### EXERCISE REQUIREMENTS
[1] According to the Bitcoin passage, what was Bitcoin the first cryptocurrency to decentralize?
[2] Print the section of the Bitcoin passage starting with "Bitcoins are valuable, at" and going on through "the coin’s legitimacy.".
[3] Summarize the Bitcoin passage in two sentences.

Unless you’re living under an internet blackout, you’ve probably heard of Bitcoin—it’s a digital currency that doesn’t need a central bank, functions internationally, and keeps gaining value. Everyone wants a piece, but not everyone understands what it is.
Bitcoins are valuable, at least right now. There are a lot of guesses as to what’s driving bitcoin prices sky-high, and whether those prices will last before crashing back down again.
So is it worth investing in bitcoins? What are the security risks of using Bitcoin? And just what is the blockchain? The answers to all of these questions and more are in this Bitcoin cheat sheet. (Note: It’s Bitcoin when referring to the concept or network, and bitcoin when referring to “a unit of account.”)
What is Bitcoin?
Bitcoin (BTC) is the original decentralized cryptocurrency, a digital form of currency that uses blockchain and cryptography to validate itself. Prior to Bitcoin’s inception other forms of digital currency, and even cryptocurrency, existed, but Bitcoin was the first to decentralize the proof-of-work required to validate the coin’s legitimacy.
Centralized cryptocurrency is controlled by a single source, which means that source has complete control over its legitimacy, value, and other properties. Decentralization, by contrast, gives bitcoin value independent of a controlling agency like a government or a corporation.
Bitcoin uses blockchain technology to independently verify the legitimacy of a bitcoin. Each transaction on a Bitcoin blockchain is unalterable, making it a total public record of each use of the coin (or portions thereof).
The public nature of the blockchain makes it ideal for use as a currency verification system, as there’s no need to have a trust relationship with the other party: Proof of the legitimacy of the currency is inherent in its hash.

### DATA EXTRACT
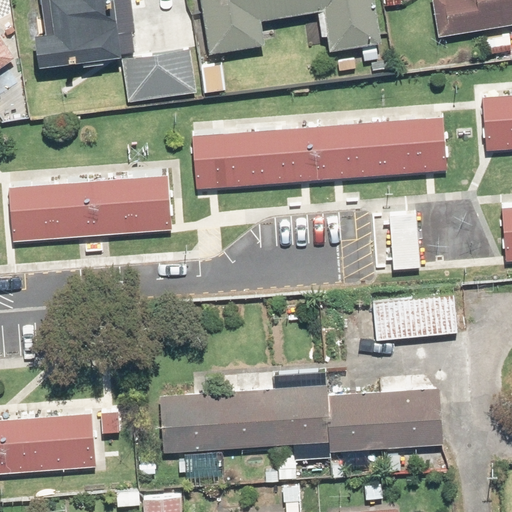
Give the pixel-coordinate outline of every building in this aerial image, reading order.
[(197,40),(142,47),(136,0),(47,0),(51,21),(40,23),(45,59),(128,49),(134,95),(203,87),(197,40)] [(208,0),(215,44),(273,36),(269,10),(322,2),(326,30),(333,29),(334,40),(386,32),(381,0),(208,0)] [(511,0),(438,0),(443,30),(511,19),(511,0)] [(21,49),(0,18),(0,93),(24,77),(10,56),(21,49)] [(511,82),(487,84),(491,142),(511,140),(511,82)] [(453,107),(195,125),(200,182),(458,164),(453,107)] [(173,167),(12,177),(15,237),(176,227),(173,167)] [(511,196),(500,198),(504,252),(511,251),(511,196)] [(421,205),(394,207),(397,265),(424,264),(421,205)] [(462,292),(376,298),(379,333),(465,327),(462,292)] [(443,380),(331,386),(331,379),(165,387),(168,447),(188,446),(189,462),(226,460),(225,441),(305,437),(306,452),(335,450),(334,442),(446,436),(443,380)] [(0,463),(101,459),(99,409),(0,413),(0,463)] [(301,450),(282,451),(283,475),(302,475),(301,450)] [(185,511),(184,489),(148,491),(149,511),(185,511)] [(408,511),(407,496),(333,501),(333,511),(408,511)]
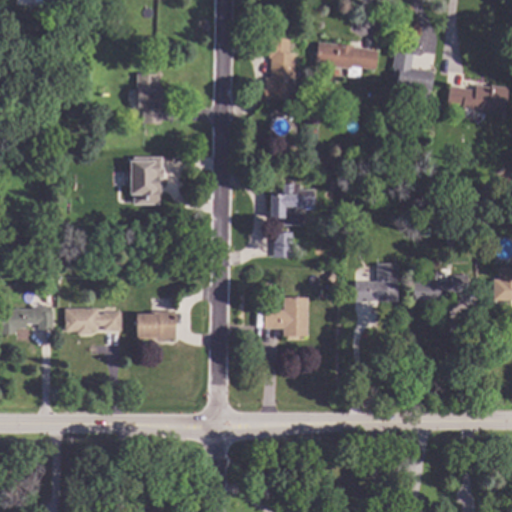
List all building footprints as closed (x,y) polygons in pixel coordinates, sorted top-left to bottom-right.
[(287,54),(292,54),(292,98),(262,98),(262,78),(268,78),(268,57),(266,57),(266,38),(287,39),(287,54)] [(334,44),(334,43),(352,45),(352,47),(375,50),(373,70),(358,68),(357,78),(344,76),(345,68),(313,64),(315,42),(334,44)] [(410,53),(408,68),(430,71),(426,100),(407,97),(408,88),(393,86),(394,76),(391,75),(392,67),(390,67),(392,51),(410,53)] [(156,88),(160,88),(159,123),(140,122),(140,108),(134,108),(135,73),(156,73),(156,88)] [(488,86),(488,84),(505,87),(502,111),(484,109),(483,112),(478,112),(479,108),(460,106),(460,104),(445,102),(447,85),(472,89),(473,84),(488,86)] [(159,167),(160,167),(160,178),(155,178),(155,184),(158,184),(158,194),(156,194),(156,204),(130,203),(130,194),(127,194),(127,184),(124,184),(124,171),(125,171),(125,160),(130,160),(130,156),(159,156),(159,167)] [(441,173),(439,189),(424,186),(426,171),(441,173)] [(333,188),(326,191),(322,182),(330,179),(333,188)] [(297,188),(312,189),(312,208),(292,207),(292,213),(299,214),(299,224),(290,224),(290,227),(279,226),(279,218),(267,218),(267,193),(278,193),(278,182),(297,183),(297,188)] [(289,257),(271,257),(271,232),(289,232),(289,257)] [(395,301),(352,301),(352,281),(374,281),(373,263),(394,263),(395,301)] [(511,300),(490,300),(491,278),(496,278),(497,267),(511,267),(511,300)] [(335,276),(330,282),(324,277),(329,271),(335,276)] [(465,294),(437,295),(437,300),(409,301),(408,280),(447,279),(447,274),(465,273),(465,294)] [(305,336),(281,336),(281,328),(261,328),(261,309),(281,309),(281,297),(305,297),(305,336)] [(49,312),(50,312),(51,329),(35,329),(35,323),(24,323),(24,327),(13,327),(13,333),(0,333),(0,309),(29,309),(29,306),(49,306),(49,312)] [(96,314),(101,314),(101,312),(119,312),(119,331),(101,331),(101,324),(96,325),(96,330),(89,330),(89,334),(75,334),(75,331),(62,331),(62,307),(96,307),(96,314)] [(173,338),(134,338),(133,314),(149,314),(149,311),(173,311),(173,338)]
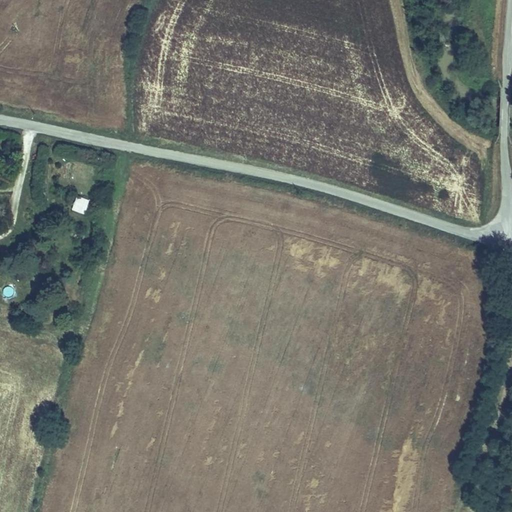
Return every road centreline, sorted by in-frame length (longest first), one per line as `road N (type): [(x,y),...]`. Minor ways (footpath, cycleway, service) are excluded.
road 1 (unclassified): [(0,119),(311,185),(501,247)]
road 2 (unclassified): [(501,247),(511,12)]
road 3 (track): [(462,511),(499,407),(511,329)]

### ANSWERS
[1] The proof-of-work required to validate the coin's legitimacy.

[2]
Bitcoins are valuable, at least right now. There are a lot of guesses as to what’s driving bitcoin prices sky-high, and whether those prices will last before crashing back down again.
So is it worth investing in bitcoins? What are the security risks of using Bitcoin? And just what is the blockchain? The answers to all of these questions and more are in this Bitcoin cheat sheet. (Note: It’s Bitcoin when referring to the concept or network, and bitcoin when referring to “a unit of account.”)
What is Bitcoin?
Bitcoin (BTC) is the original decentralized cryptocurrency, a digital form of currency that uses blockchain and cryptography to validate itself. Prior to Bitcoin’s inception other forms of digital currency, and even cryptocurrency, existed, but Bitcoin was the first to decentralize the proof-of-work required to validate the coin’s legitimacy.

[3] Bitcoin is the original decentralized cryptocurrency, a digital currency that uses blockchain and cryptography to validate itself, and its decentralization gives it value independent of a government or corporation. Every transaction on its blockchain is unalterable and public, which makes the blockchain a good currency verification system because no trust relationship with the other party is needed.